Brendan Mullin
- Born: Brendan John Mullin 31 October 1963 (age 62) Jerusalem, Israel
- Height: 1.85 m (6 ft 1 in)
- School: Blackrock College
- University: Trinity College Dublin
- Notable relative: Gavin Mullin (son)

Rugby union career
- Position: Outside Centre

Senior career
- Years: Team / Apps / (Points)
- Dublin University Football Club
- Oxford University
- London Irish
- Blackrock College RFC

Provincial / State sides
- Years: Team / Apps / (Points)
- Leinster
- 1984-1995: Ireland / 55 / (87)
- 1989: British & Irish Lions / 2 / (0)
- 1984-1989: Barbarians / 3 / (0)

= Brendan Mullin =

Irish rugby union player

Brendan John Mullin (born Jerusalem, Israel in 31 October 1963) is a former Ireland international rugby union football player. He played as a centre and has been described as "one of the last great Irish players of rugby’s amateur era." After retirement from rugby, Mullin worked for Powerscourt Investments. Following this, he worked for NCB stockbrokers, where he sourced and managed ultra-high net worth clients. He subsequently joined Bank of Ireland. After a lengthy investigation, he was arrested in 2021 and brought to court in October 2024 to face charges relating to the theft of more than €570,000 from the bank. He was found guilty in November 2024 and jailed for three years.

==Early life==

Mullin spent his early life in Jerusalem, Israel and attended secondary school in Blackrock College, Dublin. A Leinster and Ireland schoolboy international, Mullin studied law at Trinity College Dublin and reportedly won "an Oxford 'Blue'."

Mullin was also a noted hurdler, winning the All-Ireland Schools senior boys’ hurdles in 1981 and 1982, with a personal best of 14.41 seconds for the 110m hurdles.

==Rugby career==

Mullin had 55 caps for Ireland, scoring 17 tries and 1 conversion, 72 points in aggregate. His debut was at the 16–9 loss to Australia, on 10 November 1984, in Dublin, and his final cap was at the 36–12 loss against France, on 10 June 1995, at the 1995 Rugby World Cup, in Durban, South Africa. He was Ireland's record try-scorer for many years.

Mullin played at three Rugby World Cup finals, in 1987, 1991 and 1995.
He played in nine Five Nations championships: 1985, 1986, 1987, 1988, 1989, 1990, 1991, 1992 and 1995.

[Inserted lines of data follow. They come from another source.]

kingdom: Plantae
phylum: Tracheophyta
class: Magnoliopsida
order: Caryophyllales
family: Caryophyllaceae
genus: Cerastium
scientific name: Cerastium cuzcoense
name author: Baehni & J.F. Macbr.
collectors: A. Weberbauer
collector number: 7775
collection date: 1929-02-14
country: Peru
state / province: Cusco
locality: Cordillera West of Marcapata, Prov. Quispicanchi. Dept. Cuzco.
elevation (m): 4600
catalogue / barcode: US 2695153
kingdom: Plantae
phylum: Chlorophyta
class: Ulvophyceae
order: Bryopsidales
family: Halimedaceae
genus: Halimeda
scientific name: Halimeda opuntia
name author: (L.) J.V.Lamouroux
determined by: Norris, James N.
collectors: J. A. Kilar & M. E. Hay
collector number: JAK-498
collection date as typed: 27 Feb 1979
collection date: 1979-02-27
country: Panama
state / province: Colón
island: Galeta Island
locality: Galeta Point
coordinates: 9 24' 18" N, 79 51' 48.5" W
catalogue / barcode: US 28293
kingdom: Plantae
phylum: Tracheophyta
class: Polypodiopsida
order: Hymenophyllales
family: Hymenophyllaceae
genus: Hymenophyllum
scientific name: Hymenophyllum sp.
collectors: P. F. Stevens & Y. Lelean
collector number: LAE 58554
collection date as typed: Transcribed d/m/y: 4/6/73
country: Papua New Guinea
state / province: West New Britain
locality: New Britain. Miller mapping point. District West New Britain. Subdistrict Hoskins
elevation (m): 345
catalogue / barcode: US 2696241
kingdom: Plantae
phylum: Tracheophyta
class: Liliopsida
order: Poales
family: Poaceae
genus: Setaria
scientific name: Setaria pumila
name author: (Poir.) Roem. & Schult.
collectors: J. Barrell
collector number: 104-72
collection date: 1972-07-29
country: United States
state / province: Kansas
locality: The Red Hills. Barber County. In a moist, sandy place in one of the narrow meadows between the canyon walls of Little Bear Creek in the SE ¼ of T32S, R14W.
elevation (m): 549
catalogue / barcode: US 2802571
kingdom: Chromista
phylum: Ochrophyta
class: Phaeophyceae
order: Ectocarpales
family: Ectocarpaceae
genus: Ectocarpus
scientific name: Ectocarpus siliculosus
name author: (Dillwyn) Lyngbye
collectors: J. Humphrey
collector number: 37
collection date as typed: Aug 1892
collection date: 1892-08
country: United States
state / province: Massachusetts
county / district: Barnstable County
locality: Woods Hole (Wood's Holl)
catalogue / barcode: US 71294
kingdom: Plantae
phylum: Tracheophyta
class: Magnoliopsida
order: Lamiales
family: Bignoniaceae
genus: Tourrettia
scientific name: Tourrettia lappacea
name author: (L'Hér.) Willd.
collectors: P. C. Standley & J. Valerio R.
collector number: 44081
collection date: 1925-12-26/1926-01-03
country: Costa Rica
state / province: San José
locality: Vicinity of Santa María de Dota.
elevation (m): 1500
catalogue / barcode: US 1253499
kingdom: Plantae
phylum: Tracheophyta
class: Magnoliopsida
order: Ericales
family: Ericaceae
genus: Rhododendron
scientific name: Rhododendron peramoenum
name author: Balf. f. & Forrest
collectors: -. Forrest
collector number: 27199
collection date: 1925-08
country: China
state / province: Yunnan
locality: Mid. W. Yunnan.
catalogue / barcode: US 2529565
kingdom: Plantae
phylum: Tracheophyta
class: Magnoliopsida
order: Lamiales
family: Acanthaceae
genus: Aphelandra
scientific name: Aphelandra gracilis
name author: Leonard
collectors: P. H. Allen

He toured Australia in 1989 with the British and Irish Lions and at the time played club rugby for Blackrock College RFC. Mullin also played three times for the Barbarians in the 1980s.

==Criminal activity==
Mullin was arrested in Dublin on 21 September 2021 and brought before the Dublin District Court on foot of an investigation by the Garda National Economic Crime Bureau. He was charged with nine counts of theft under the Theft and Fraud Offences Act, accusing him of stealing €578,000 from the Bank of Ireland between 2011 and 2013. Mullin, who had been a managing director of Bank of Ireland private banking, was also accused of deceiving two people to sign a payment instruction to make a gain for himself or causing a loss to another, and with five counts of false accounting. He made no comment when informed of the charges and was released on bail after agreeing to surrender his passport.

The trial began on 15 October 2024, took three weeks and ended in early November 2024. Mullin was found guilty of 12 of the 14 charges presented, including several counts of stealing more than €570,000 between 2011 and 2013, and several charges relating to false accounting practices. The judge directed the jury to return a verdict of not guilty on a further count of deception. He was sentenced on 25 November 2024 to 36 months in prison, though he was released from prison after serving 13 months.

In June 2026, Mullin appeared in court charged with stealing perfume from Brown Thomas.